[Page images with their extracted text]

· · ·

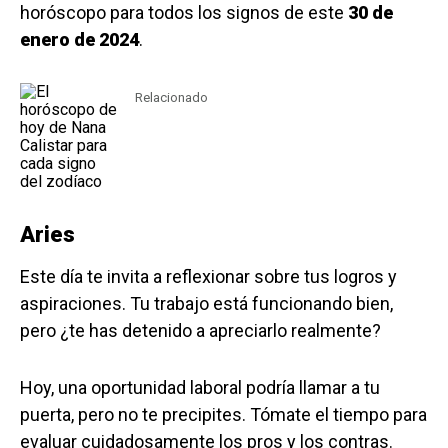
horóscopo para todos los signos de este
30 de
enero de 2024
.
Relacionado
Aries
Este día te invita a reflexionar sobre tus logros y
aspiraciones. Tu trabajo está funcionando bien,
pero ¿te has detenido a apreciarlo realmente?
Hoy, una oportunidad laboral podría llamar a tu
puerta, pero no te precipites. Tómate el tiempo para
evaluar cuidadosamente los pros y los contras.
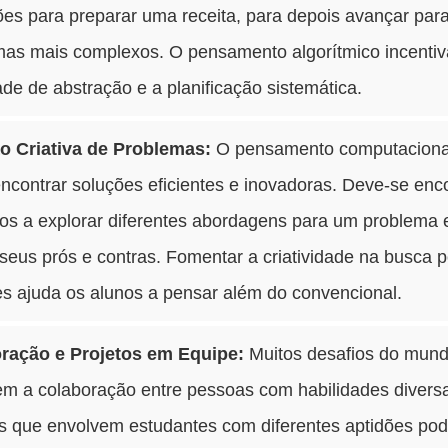
ões para preparar uma receita, para depois avançar par
mas mais complexos. O pensamento algorítmico incentiv
ade de abstração e a planificação sistemática.
o Criativa de Problemas:
O pensamento computaciona
ncontrar soluções eficientes e inovadoras. Deve-se enc
nos a explorar diferentes abordagens para um problema 
 seus prós e contras. Fomentar a criatividade na busca p
es ajuda os alunos a pensar além do convencional.
ração e Projetos em Equipe:
Muitos desafios do mund
em a colaboração entre pessoas com habilidades divers
os que envolvem estudantes com diferentes aptidões po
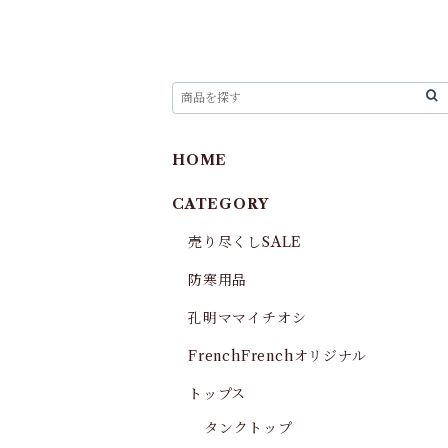
HOME
CATEGORY
売り尽くしSALE
防寒用品
孔明ママイチオシ
FrenchFrenchオリジナル
トップス
タンクトップ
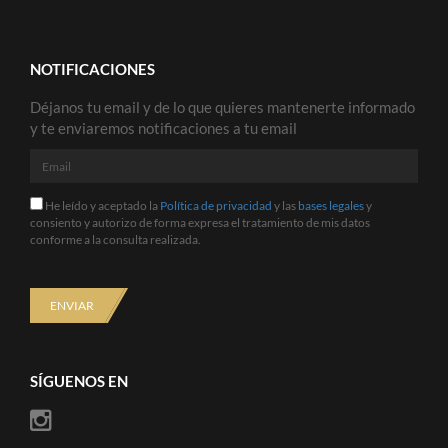
NOTIFICACIONES
Déjanos tu email y de lo que quieres mantenerte informado
y te enviaremos notificaciones a tu email
Email
He
He leído y aceptado la
Política de privacidad
y las
bases legales
y
leído
consiento y autorizo de forma expresa el tratamiento de mis datos
y
conforme a la consulta realizada.
aceptado
la
Política
de
ENVIAR
privacidad
y
las
bases
SÍGUENOS EN
legales
y
consiento
y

· · ·

◆ **Assigned task**: Copy every line of the listing above word for word, leaving out the pictures.

◆ **Task response**:
horóscopo para todos los signos de este
30 de
enero de 2024
.
Relacionado
Aries
Este día te invita a reflexionar sobre tus logros y
aspiraciones. Tu trabajo está funcionando bien,
pero ¿te has detenido a apreciarlo realmente?
Hoy, una oportunidad laboral podría llamar a tu
puerta, pero no te precipites. Tómate el tiempo para
evaluar cuidadosamente los pros y los contras.
ões para preparar uma receita, para depois avançar par
mas mais complexos. O pensamento algorítmico incentiv
ade de abstração e a planificação sistemática.
o Criativa de Problemas:
O pensamento computaciona
ncontrar soluções eficientes e inovadoras. Deve-se enc
nos a explorar diferentes abordagens para um problema 
 seus prós e contras. Fomentar a criatividade na busca p
es ajuda os alunos a pensar além do convencional.
ração e Projetos em Equipe:
Muitos desafios do mund
em a colaboração entre pessoas com habilidades divers
os que envolvem estudantes com diferentes aptidões po
HOME
CATEGORY
売り尽くしSALE
防寒用品
孔明ママイチオシ
FrenchFrenchオリジナル
トップス
タンクトップ
NOTIFICACIONES
Déjanos tu email y de lo que quieres mantenerte informado
y te enviaremos notificaciones a tu email
Email
He
He leído y aceptado la
Política de privacidad
y las
bases legales
y
leído
consiento y autorizo de forma expresa el tratamiento de mis datos
y
conforme a la consulta realizada.
aceptado
la
Política
de
ENVIAR
privacidad
y
las
bases
SÍGUENOS EN
legales
y
consiento
y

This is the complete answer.